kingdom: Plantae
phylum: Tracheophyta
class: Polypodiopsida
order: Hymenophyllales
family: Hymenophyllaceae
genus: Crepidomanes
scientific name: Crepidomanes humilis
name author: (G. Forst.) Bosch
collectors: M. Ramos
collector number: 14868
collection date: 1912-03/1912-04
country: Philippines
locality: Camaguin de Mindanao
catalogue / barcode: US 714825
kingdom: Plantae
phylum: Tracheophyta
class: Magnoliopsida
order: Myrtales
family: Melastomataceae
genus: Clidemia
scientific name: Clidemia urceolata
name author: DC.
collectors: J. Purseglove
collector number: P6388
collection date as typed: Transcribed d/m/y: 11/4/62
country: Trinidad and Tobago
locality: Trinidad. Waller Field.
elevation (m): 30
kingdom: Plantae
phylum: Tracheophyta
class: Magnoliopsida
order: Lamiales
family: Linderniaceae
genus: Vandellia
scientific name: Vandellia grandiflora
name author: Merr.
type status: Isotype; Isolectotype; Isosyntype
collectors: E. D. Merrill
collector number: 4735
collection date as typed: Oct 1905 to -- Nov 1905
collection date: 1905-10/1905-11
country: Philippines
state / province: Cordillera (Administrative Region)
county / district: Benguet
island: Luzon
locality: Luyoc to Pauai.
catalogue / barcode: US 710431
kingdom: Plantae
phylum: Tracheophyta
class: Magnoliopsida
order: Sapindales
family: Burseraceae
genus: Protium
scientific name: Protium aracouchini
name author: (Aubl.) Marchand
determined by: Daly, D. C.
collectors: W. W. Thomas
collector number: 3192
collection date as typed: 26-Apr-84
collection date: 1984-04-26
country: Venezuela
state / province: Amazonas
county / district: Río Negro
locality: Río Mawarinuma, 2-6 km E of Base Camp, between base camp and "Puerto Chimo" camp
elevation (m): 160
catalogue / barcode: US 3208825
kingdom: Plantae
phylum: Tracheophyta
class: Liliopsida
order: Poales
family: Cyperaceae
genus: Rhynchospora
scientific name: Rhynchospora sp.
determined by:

============================================================

Task instructions: Reproduce the material above in full, substituting "collector no." for every occurrence of "collector number" and leaving all else unchanged.

Problem solution:
kingdom: Plantae
phylum: Tracheophyta
class: Polypodiopsida
order: Hymenophyllales
family: Hymenophyllaceae
genus: Crepidomanes
scientific name: Crepidomanes humilis
name author: (G. Forst.) Bosch
collectors: M. Ramos
collector no.: 14868
collection date: 1912-03/1912-04
country: Philippines
locality: Camaguin de Mindanao
catalogue / barcode: US 714825
kingdom: Plantae
phylum: Tracheophyta
class: Magnoliopsida
order: Myrtales
family: Melastomataceae
genus: Clidemia
scientific name: Clidemia urceolata
name author: DC.
collectors: J. Purseglove
collector no.: P6388
collection date as typed: Transcribed d/m/y: 11/4/62
country: Trinidad and Tobago
locality: Trinidad. Waller Field.
elevation (m): 30
kingdom: Plantae
phylum: Tracheophyta
class: Magnoliopsida
order: Lamiales
family: Linderniaceae
genus: Vandellia
scientific name: Vandellia grandiflora
name author: Merr.
type status: Isotype; Isolectotype; Isosyntype
collectors: E. D. Merrill
collector no.: 4735
collection date as typed: Oct 1905 to -- Nov 1905
collection date: 1905-10/1905-11
country: Philippines
state / province: Cordillera (Administrative Region)
county / district: Benguet
island: Luzon
locality: Luyoc to Pauai.
catalogue / barcode: US 710431
kingdom: Plantae
phylum: Tracheophyta
class: Magnoliopsida
order: Sapindales
family: Burseraceae
genus: Protium
scientific name: Protium aracouchini
name author: (Aubl.) Marchand
determined by: Daly, D. C.
collectors: W. W. Thomas
collector no.: 3192
collection date as typed: 26-Apr-84
collection date: 1984-04-26
country: Venezuela
state / province: Amazonas
county / district: Río Negro
locality: Río Mawarinuma, 2-6 km E of Base Camp, between base camp and "Puerto Chimo" camp
elevation (m): 160
catalogue / barcode: US 3208825
kingdom: Plantae
phylum: Tracheophyta
class: Liliopsida
order: Poales
family: Cyperaceae
genus: Rhynchospora
scientific name: Rhynchospora sp.
determined by:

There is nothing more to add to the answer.